Objectives
a - In the AFL London text, what year was the league's first season?
b - Rewrite the AFL London text from "The competition provides" to "and other Europeans.", putting "metropolis" in place of "capital city".

Given text
AFL London
- Formerly: British Australian Rules Football League (BARFL)
- Sport: Australian rules football
- Founded: 1989
- First season: 1990
- President: Sarah Howell and Marianna Graham
- No. of teams: 9
- Country: England
- Most recent champion: West London Wildcats (13th premiership flag)
- Most titles: West London Wildcats (13 premiership flags)
- International cup: AFL Europe Champions League
- Related competitions: AFL England AFL Europe
- Website: afllondon.com

= AFL London =

Australian rules football league

AFL London is one of the largest organised Australian rules football leagues outside Australia. The league organises multiple grades of full 18-a-side games across London, United Kingdom.

The competition provides a competitive and fun game of football to the many Australians that live and work in London, as well as spreading the game to residents of non-AFL playing nations resident in the capital city including British, Irish, South African, American, Canadian, Italian and other Europeans.

The league is currently made up of eight clubs, across three levels of competition (Premiership, Conference and Social) that participate in a competition running from April to August.

== History ==
First formed in 1989 by John Jelly (Journalist), Andrew Zweck (Harvey Goldsmiths), Martyn Hughes (Cleveland Capital Management) Founder London Hawks and helod First meeting for Wandsworth Demons AFL London was born. BARFL simply stood for the British Australian Rules Football League. The inaugural season was held in 1990 and featured eight teams; the London Hawks, West London Wildcats, North London Lions, Earls Court Kangaroos, Lea Valley Saints, Thames Valley Magpies, Wandsworth Demons and the Leicester-based East Midland Eagles. Of these eight foundation teams, West London, North London, London Hawks (NKA Wimbledon Hawks) and Wandsworth continue to compete in the league.

Extracted data
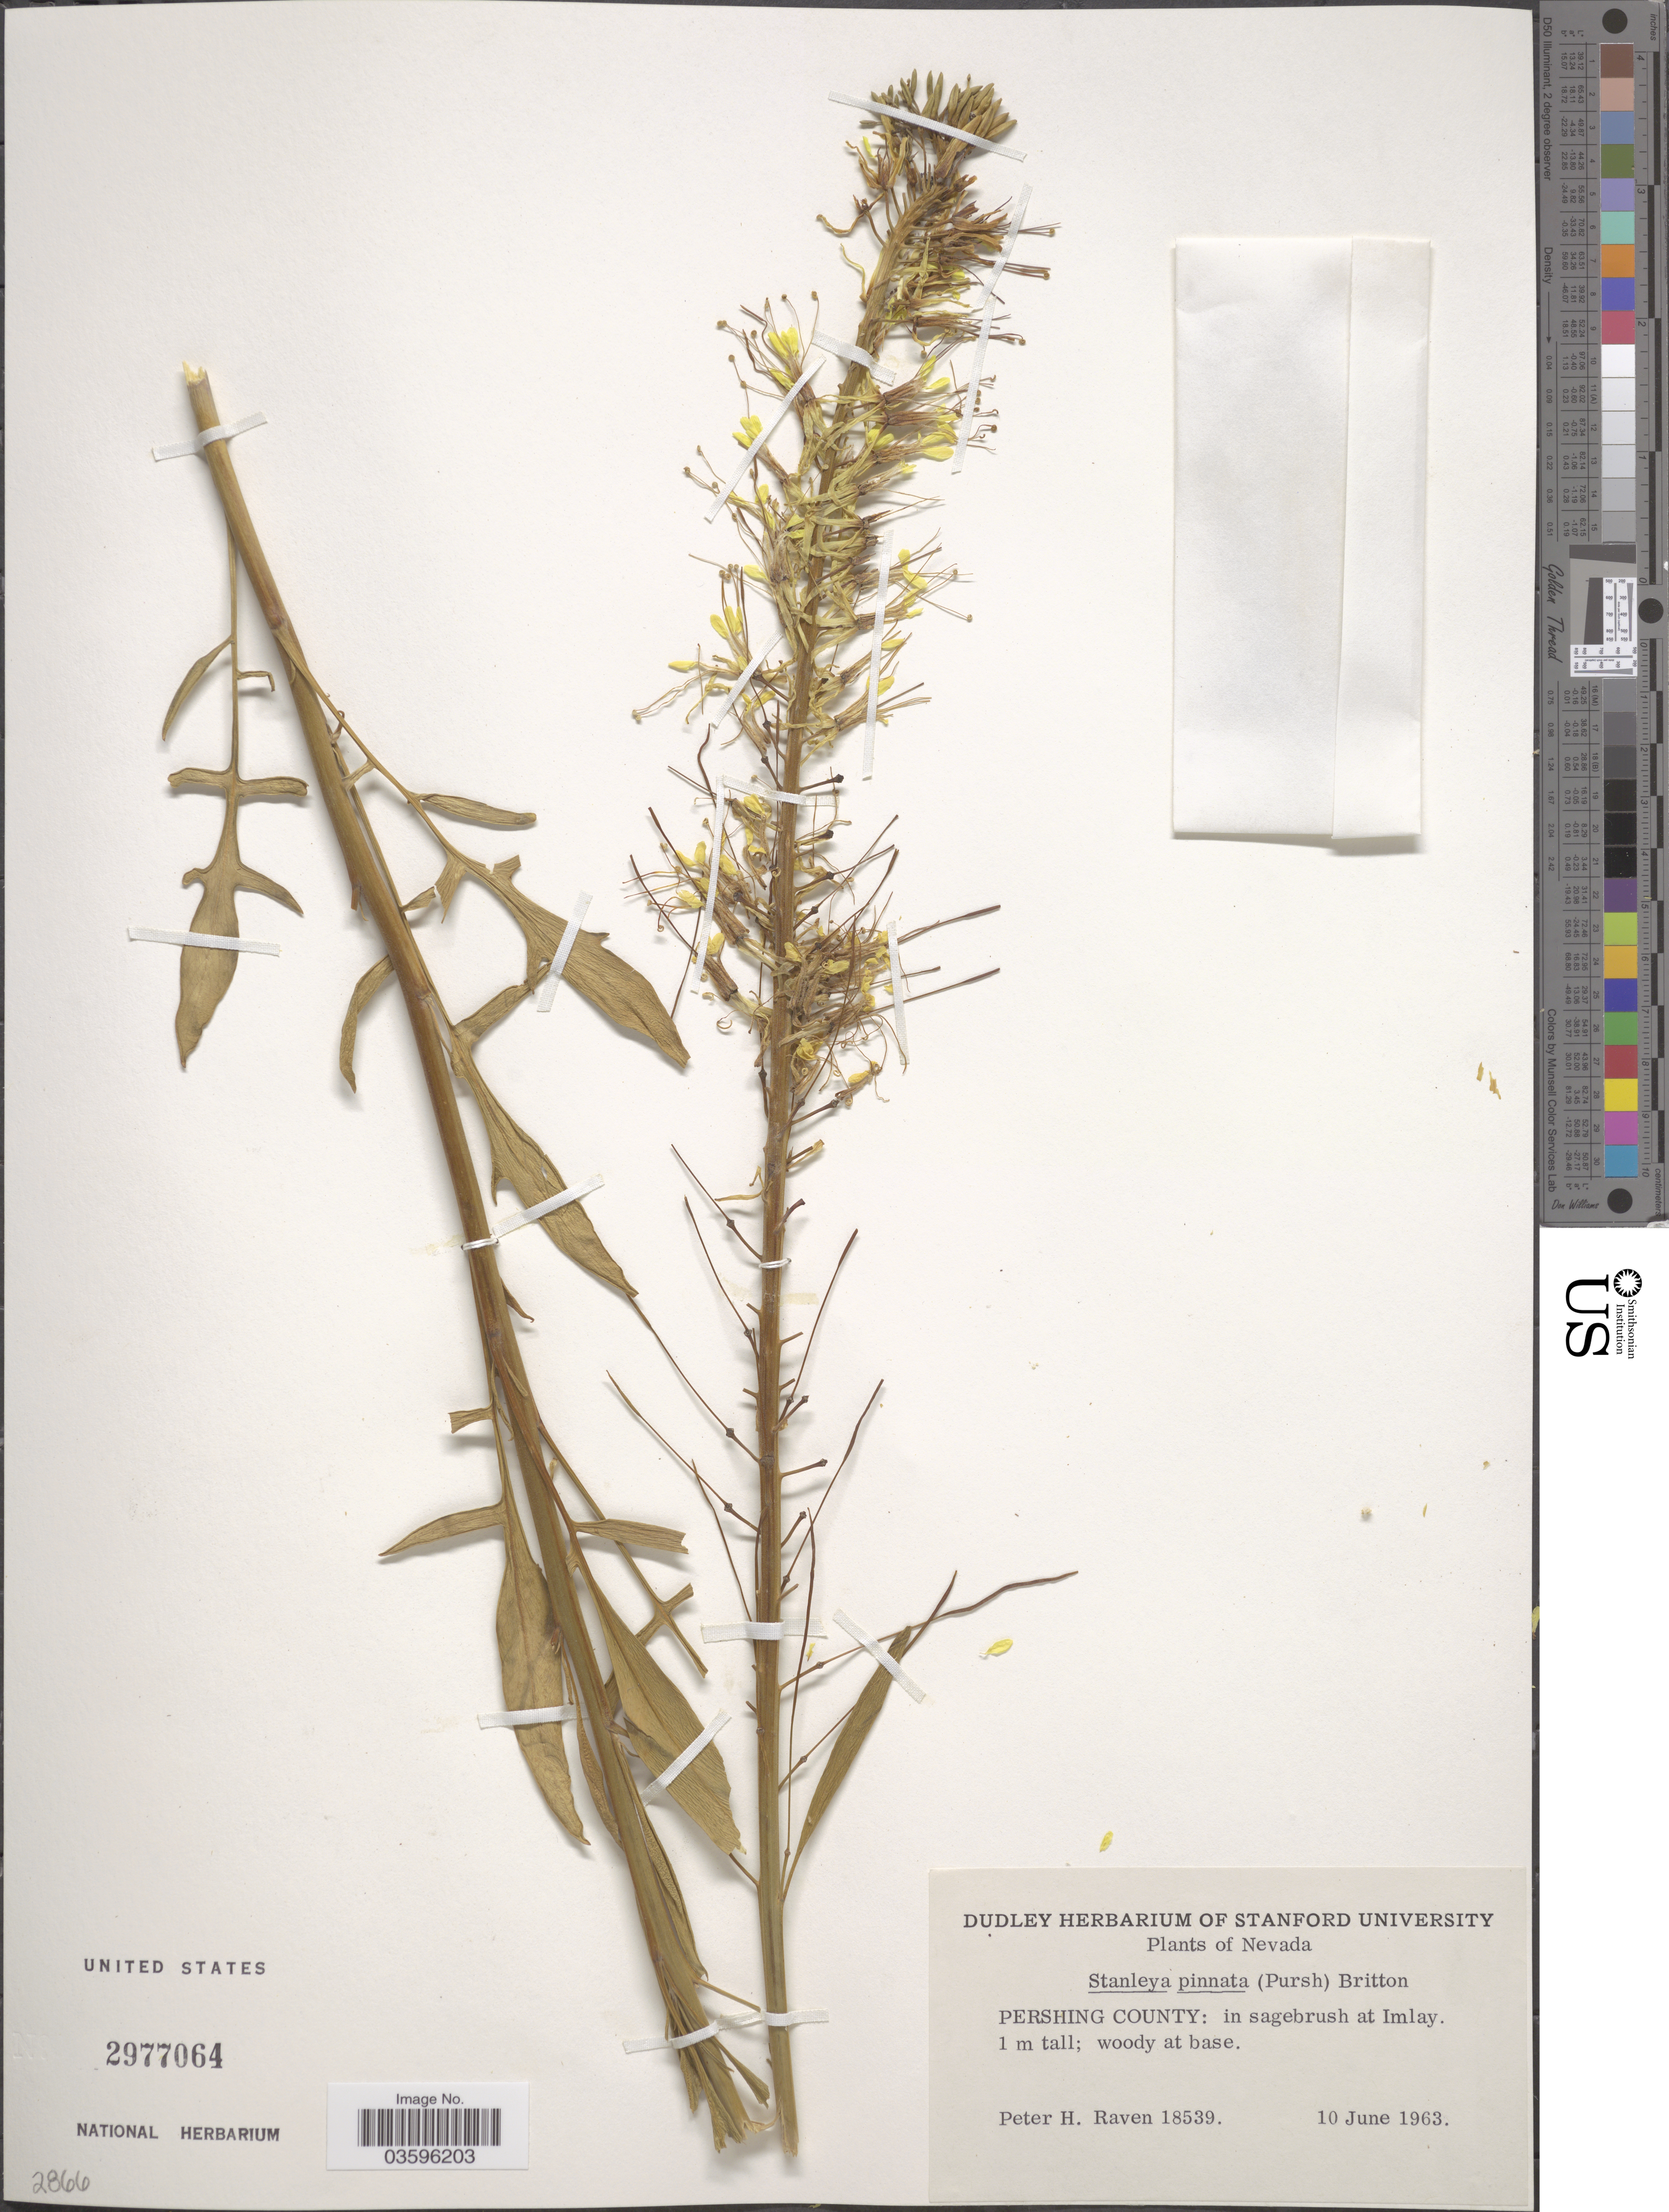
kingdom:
* * *
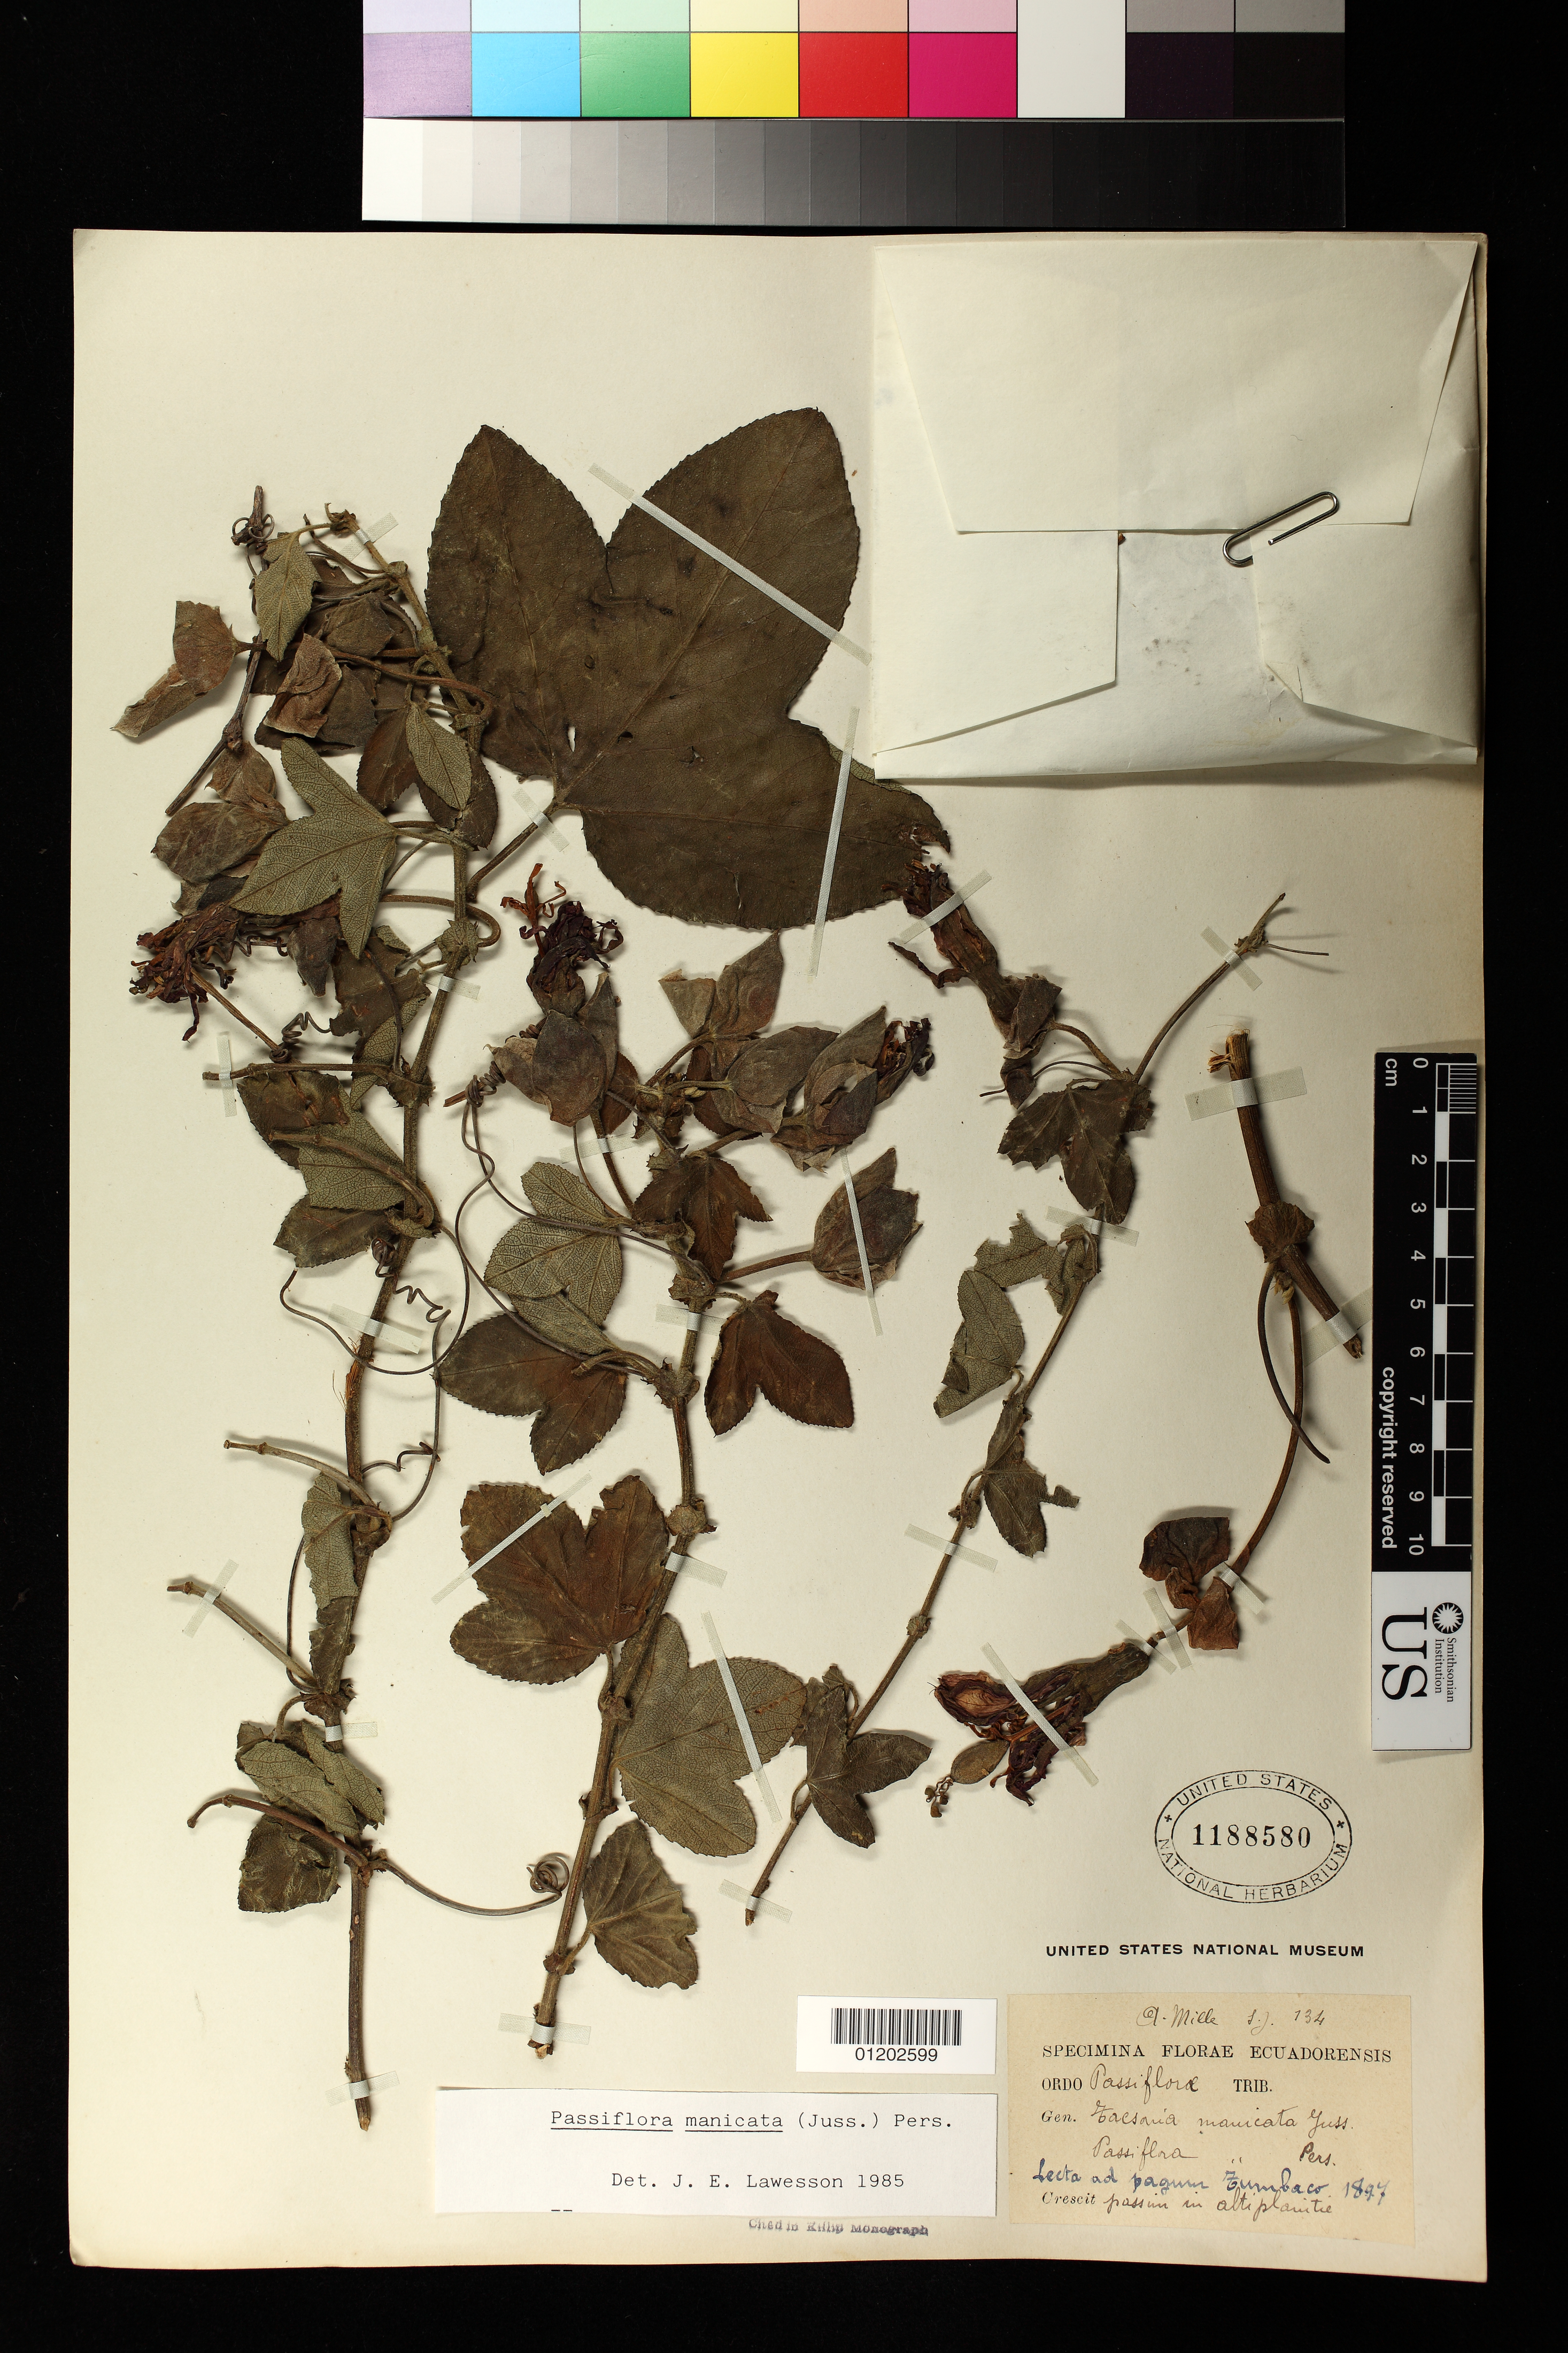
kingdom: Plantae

Answers provided
a - 1990

b -
The competition provides a competitive and fun game of football to the many Australians that live and work in London, as well as spreading the game to residents of non-AFL playing nations resident in the metropolis including British, Irish, South African, American, Canadian, Italian and other Europeans.